Once you've taken the step to create a will and get your estate plan in order, you need to figure out what to do with the will itself.

Keeping track of the location of your current will – as well as any old wills – can be crucial. You want to ensure that your loved ones know how to find the most recent versions of your will and other estate planning documents. This way, they can easily access important information they may need to manage your affairs when you pass away.

Likewise, if you ever were to suffer a serious injury or illness and become unable to communicate your wishes, knowing that your loved ones could locate your most essential documents can offer you peace of mind.

Who Should Keep the Original Copy of a Will?

The original copy of a will is typically kept by the person who created it, known as the testator. However, it’s wise to store it in a safe place or with a trusted estate planning attorney. Some people choose to give a copy to a loved one or to the executor of their estate to ensure that it can be easily accessed when necessary. Clear communication about its location is essential to avoid confusion later.

Where to Keep a Will

The safest place to keep the original copy of your will is in a bank safe deposit box, but this may not always be the most practical spot.
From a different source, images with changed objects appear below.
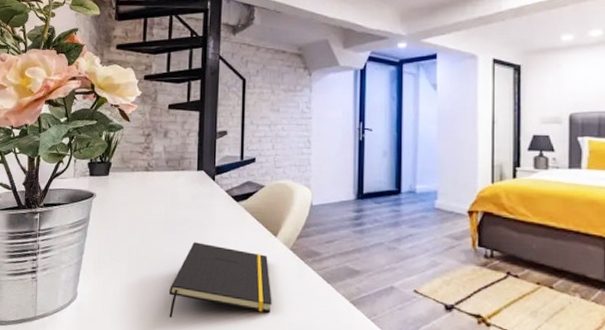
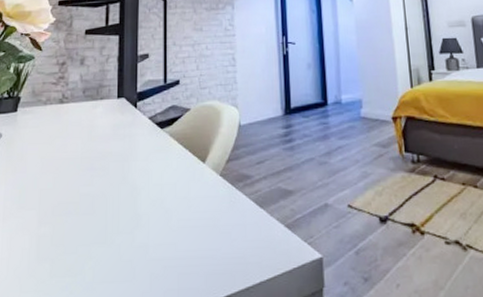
notepad: present [169,242,272,317] -> none [86,178,203,269]

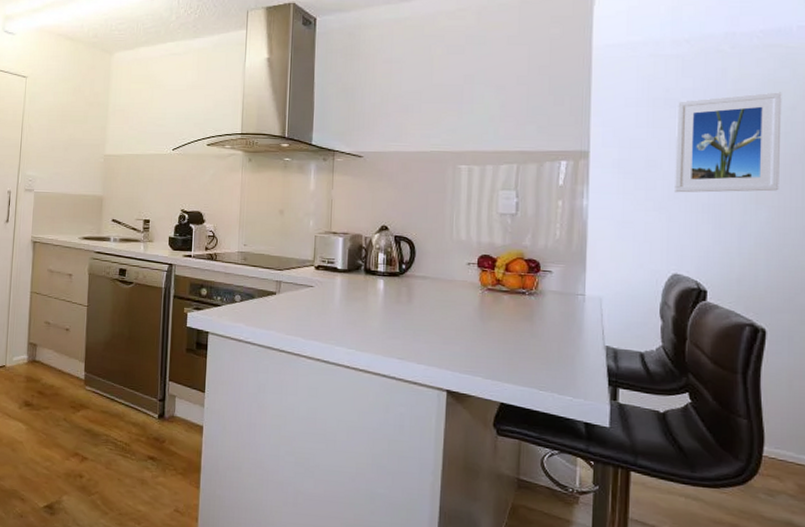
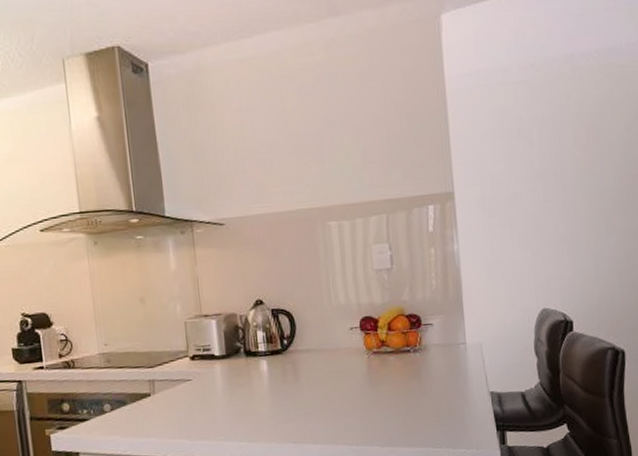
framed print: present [673,92,782,193] -> none [529,113,624,226]

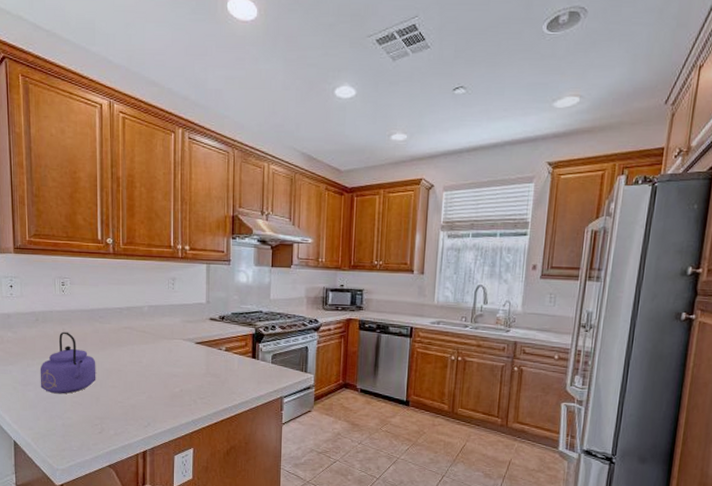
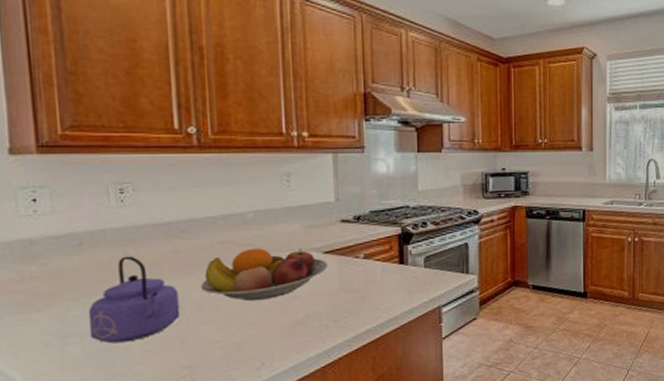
fruit bowl: none [110,334,198,375] -> present [200,248,327,301]

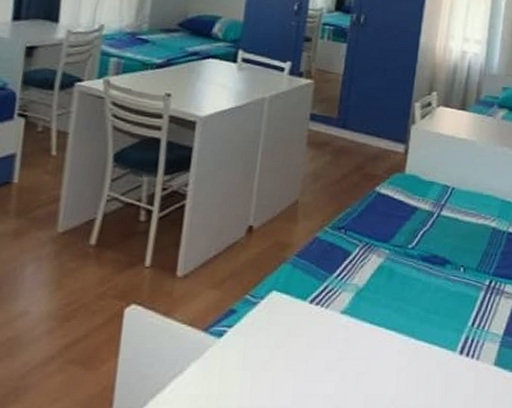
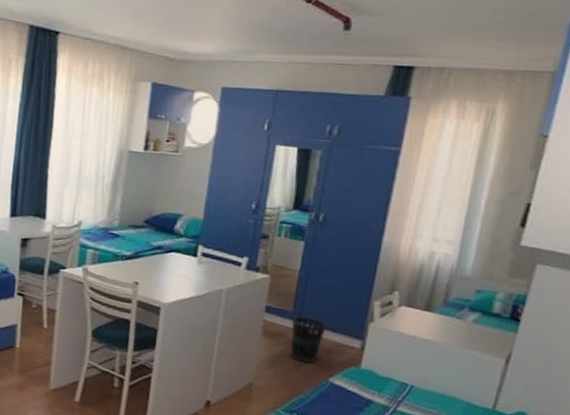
wastebasket: none [336,122,371,172] -> present [290,316,327,363]

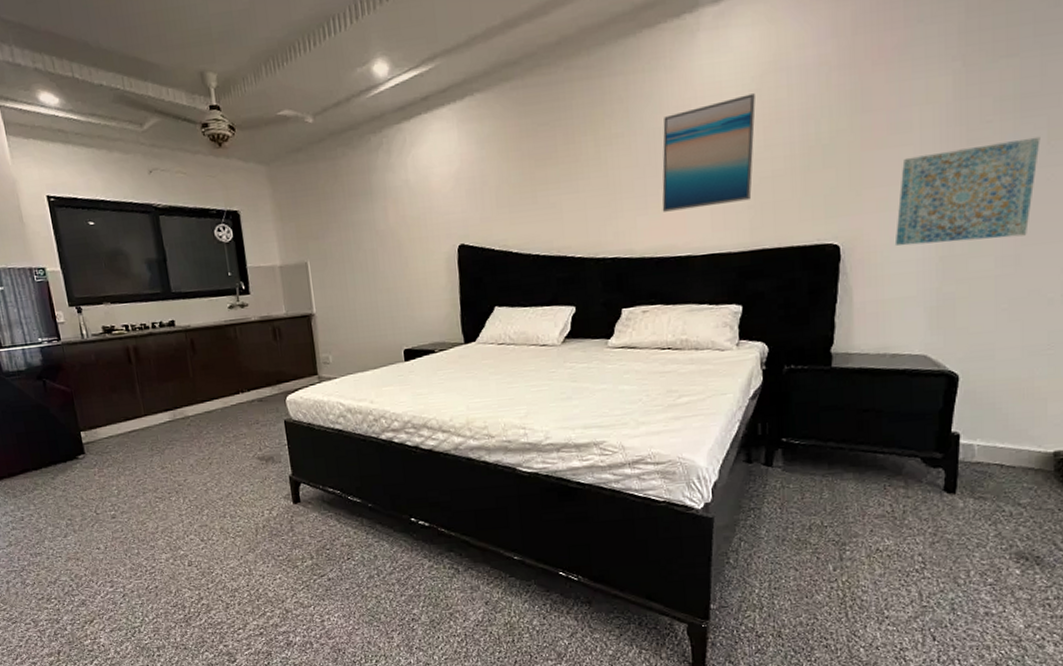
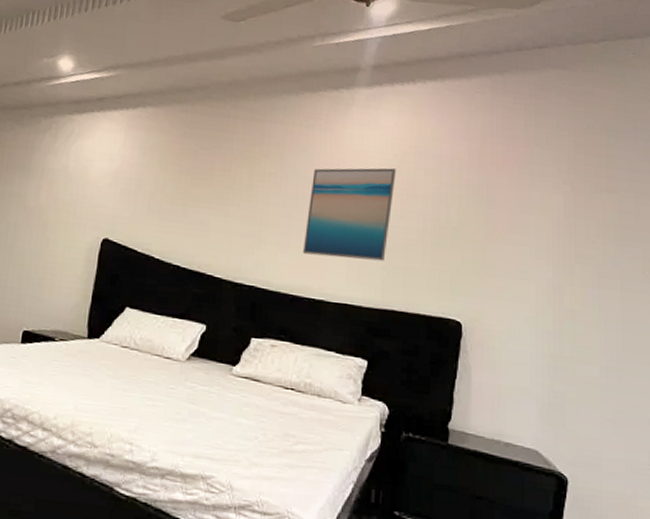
wall art: present [894,136,1040,246] -> none [511,256,637,352]

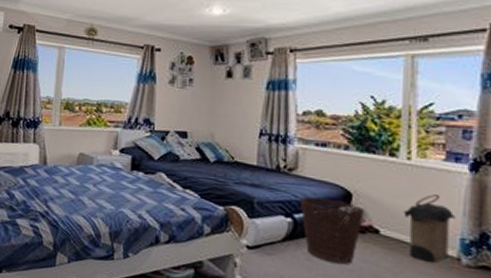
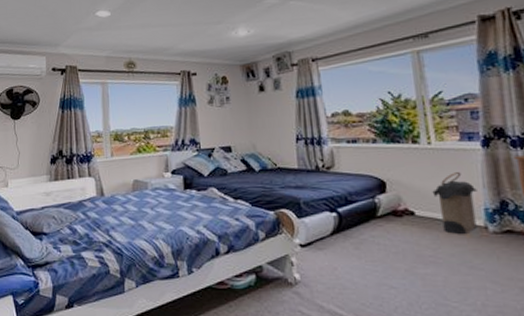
basket: present [299,197,365,265] -> none [340,189,400,249]

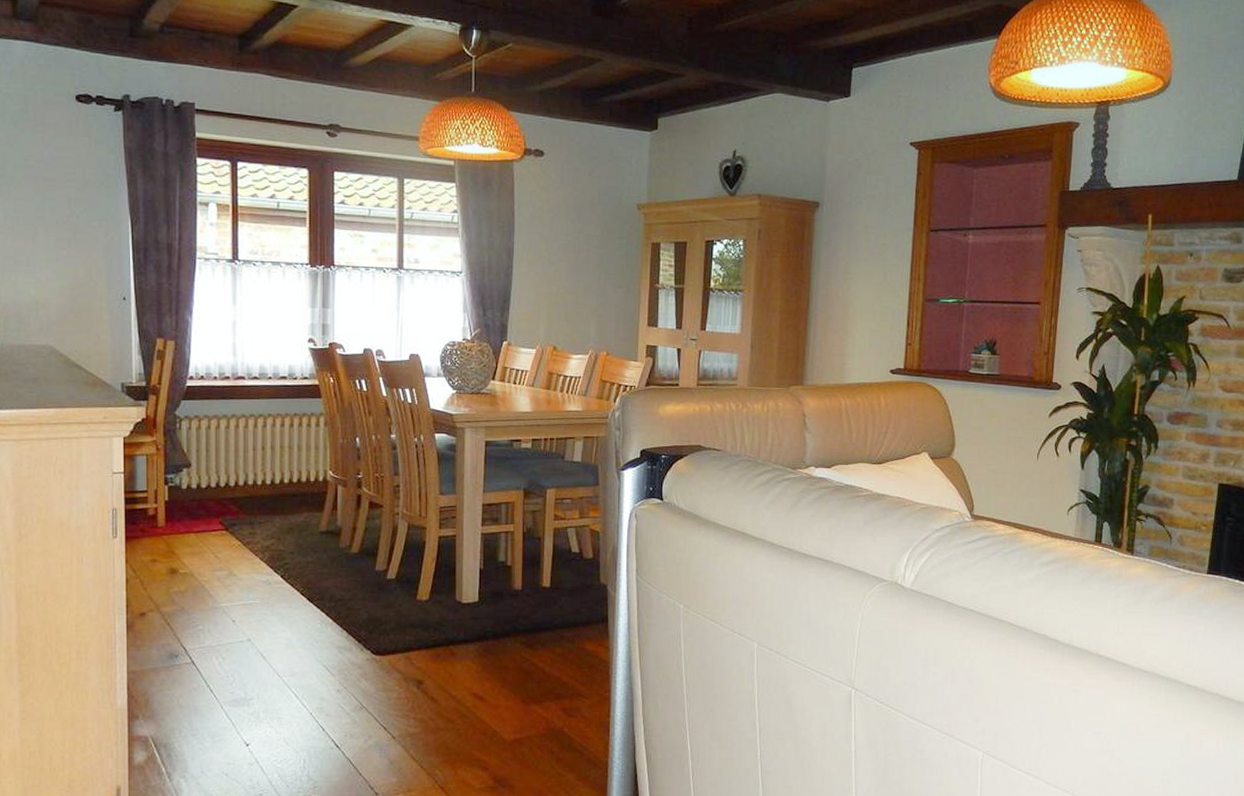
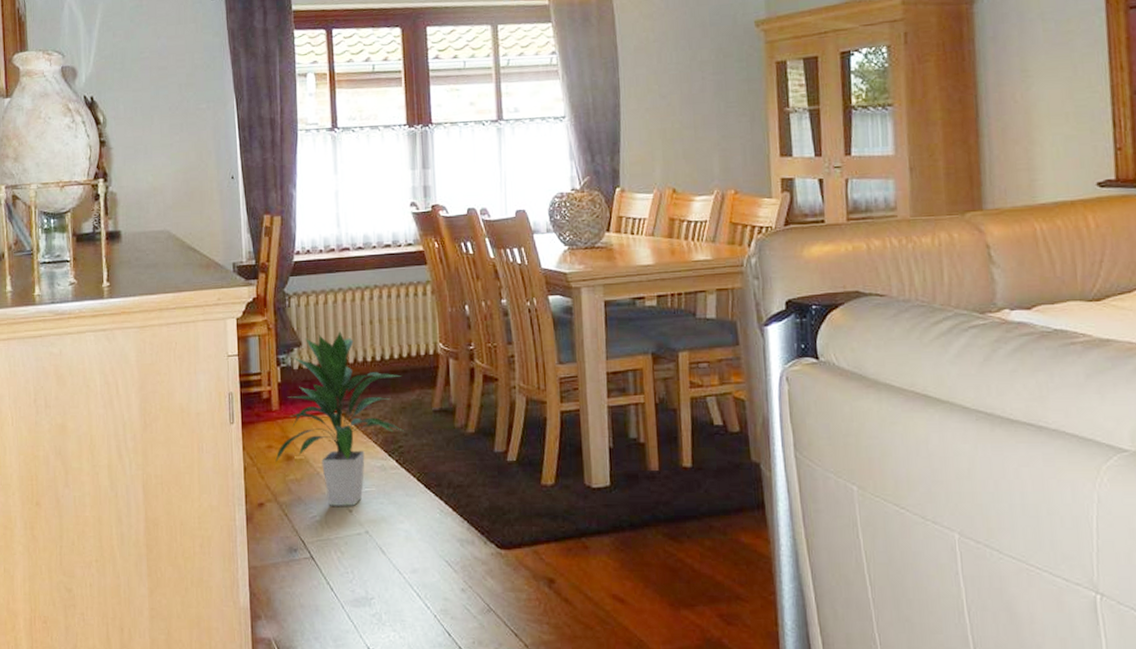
indoor plant: none [159,454,290,616] -> present [275,330,404,506]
If the will is in a safe deposit box, it may be difficult for your family members to access the box after you die. A better option may be to keep it at home in a fireproof safe; just make sure your loved ones know where you keep the safe and how to open it.

As mentioned above, some attorneys may keep the original copy of the will. But if you leave the will with your attorney, you must make sure their office receives updated contact information from you if you move. That way, if the attorney moves offices or retires, they will know where to find you, and you will know where your will is.

If you do use a safe deposit box or your attorney's office, you may want to keep a copy of your will at home with your other financial and estate planning documents. Giving a copy to family members or friends is an option, but perhaps not ideal. This is because you may want to make changes to the will at some point and may need the will back.

What Do You Do With an Old Will?

Once you have written a new will, your inclination may be to destroy the old will, but this may not be a good idea. For example, you may for some reason want your new will invalidated. Perhaps you’ve experienced a significant life change, such as the birth of a child, or had a falling out with a loved one, and your new circumstances no longer align with your previous wishes. Additionally, you may discover that your new will contains errors or omissions that need correction.

In either case, the court may be willing to reinstate an old will rather than allowing your estate to pass intestate. When an estate passes intestate, it means that the deceased did not leave a valid will. Your state's laws will dictate who receives your money and property. This process often results in outcomes that may not reflect the deceased's true intentions, as the state determines who inherits, potentially excluding loved ones or favored beneficiaries.

In many cases, your old will would adhere more closely to your wishes than an intestate distribution. But if you have destroyed the old will, it cannot be reinstated.

On the other hand, if you have made a major change in your will, by all means, destroy the old one. Otherwise, someone who may have fared more favorably under the old will may argue that you were not competent or were under undue influence when you executed the new will. Also, their feelings may be hurt if they see a change in your sentiments toward them.

Making Changes to a Will

At some point, you may have good reason to make adjustments to your will. For example, you may have finalized a divorce, or a close loved one to whom you hoped to leave your property died suddenly. Whatever the case is, do not mark up your will by hand, even if you have only small changes to make. A court could take a marked-up will as a sign that you intended to revoke the will.

To make a change, contact your estate planning attorney. They can assist in drafting an amendment to the will (called a codicil).